Using the listing below, give the number of lines where "ماهد" appears, and nothing else.

::::

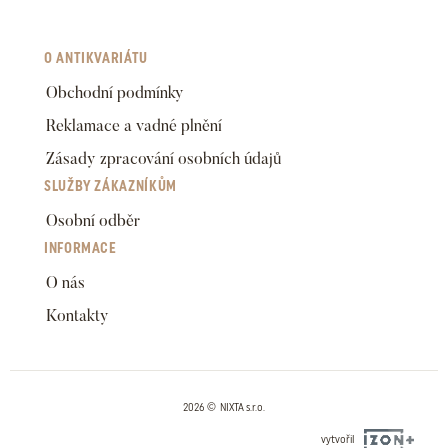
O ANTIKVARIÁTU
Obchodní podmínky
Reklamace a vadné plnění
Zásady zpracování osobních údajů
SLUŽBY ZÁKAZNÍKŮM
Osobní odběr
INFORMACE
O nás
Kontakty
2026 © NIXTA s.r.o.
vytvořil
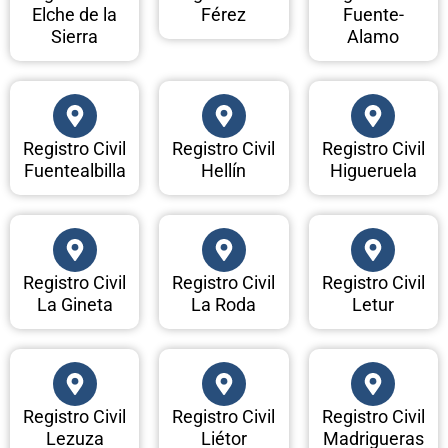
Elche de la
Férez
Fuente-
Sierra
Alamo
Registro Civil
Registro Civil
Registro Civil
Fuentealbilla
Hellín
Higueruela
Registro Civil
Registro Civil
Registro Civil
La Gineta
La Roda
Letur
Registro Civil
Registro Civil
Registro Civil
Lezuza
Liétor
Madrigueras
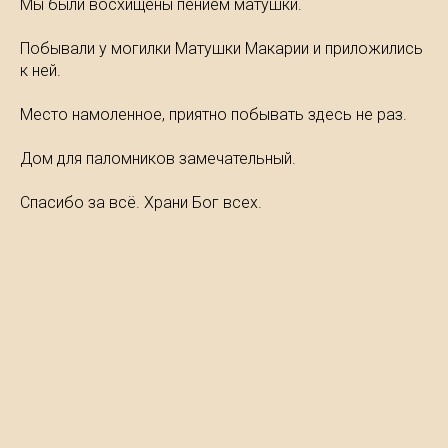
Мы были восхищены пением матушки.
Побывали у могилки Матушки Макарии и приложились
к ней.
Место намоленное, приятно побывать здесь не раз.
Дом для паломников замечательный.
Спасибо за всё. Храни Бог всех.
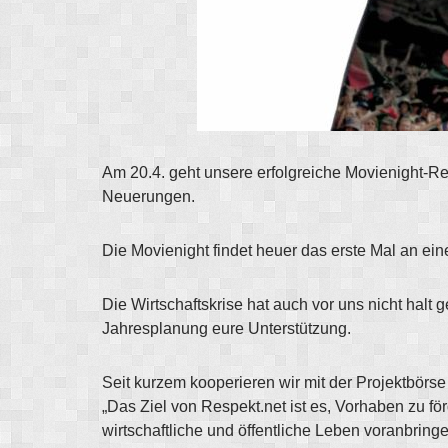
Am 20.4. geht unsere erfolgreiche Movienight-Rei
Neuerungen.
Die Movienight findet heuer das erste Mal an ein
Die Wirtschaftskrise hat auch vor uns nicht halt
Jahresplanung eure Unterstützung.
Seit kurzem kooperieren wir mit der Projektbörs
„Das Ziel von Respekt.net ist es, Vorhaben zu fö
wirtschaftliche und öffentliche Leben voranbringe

::::

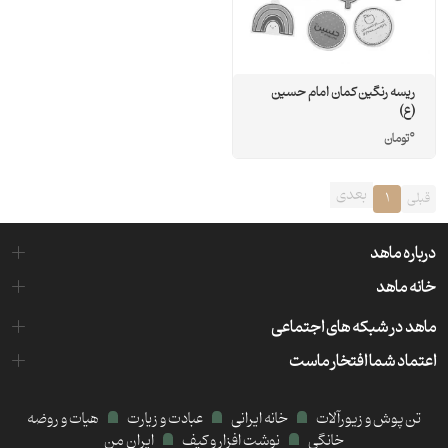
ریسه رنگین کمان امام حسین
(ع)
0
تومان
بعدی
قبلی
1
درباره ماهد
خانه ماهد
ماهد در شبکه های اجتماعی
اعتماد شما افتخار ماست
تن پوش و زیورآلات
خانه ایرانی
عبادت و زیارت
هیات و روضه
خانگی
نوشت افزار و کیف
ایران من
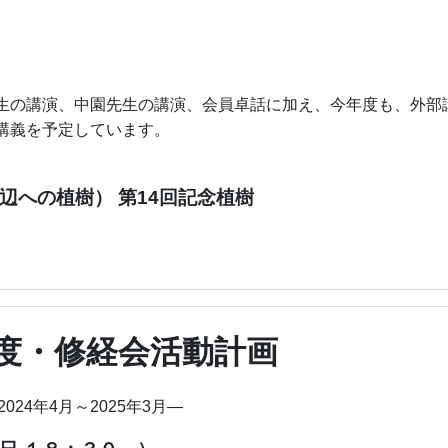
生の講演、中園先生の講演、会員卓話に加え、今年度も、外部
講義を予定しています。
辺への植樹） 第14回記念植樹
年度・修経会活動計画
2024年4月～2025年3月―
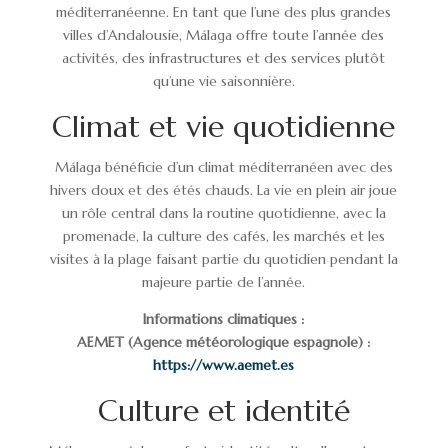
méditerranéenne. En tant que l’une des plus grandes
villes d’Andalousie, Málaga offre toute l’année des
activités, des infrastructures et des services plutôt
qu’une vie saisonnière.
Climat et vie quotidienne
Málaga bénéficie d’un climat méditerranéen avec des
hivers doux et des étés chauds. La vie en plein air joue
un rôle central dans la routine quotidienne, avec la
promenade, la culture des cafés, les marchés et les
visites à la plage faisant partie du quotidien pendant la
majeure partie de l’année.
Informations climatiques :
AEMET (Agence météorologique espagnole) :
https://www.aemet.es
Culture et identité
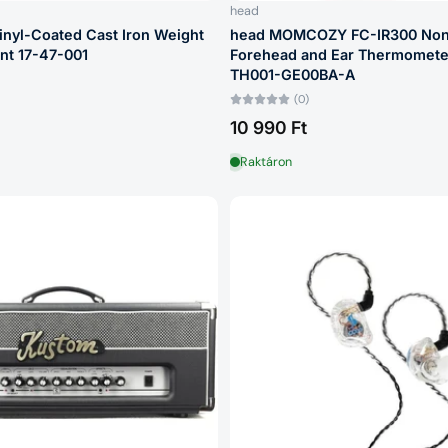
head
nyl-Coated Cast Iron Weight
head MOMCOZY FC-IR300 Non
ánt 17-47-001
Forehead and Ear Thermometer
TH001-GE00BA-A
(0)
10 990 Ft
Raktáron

::::

> _YOUR SOLUTION_:
3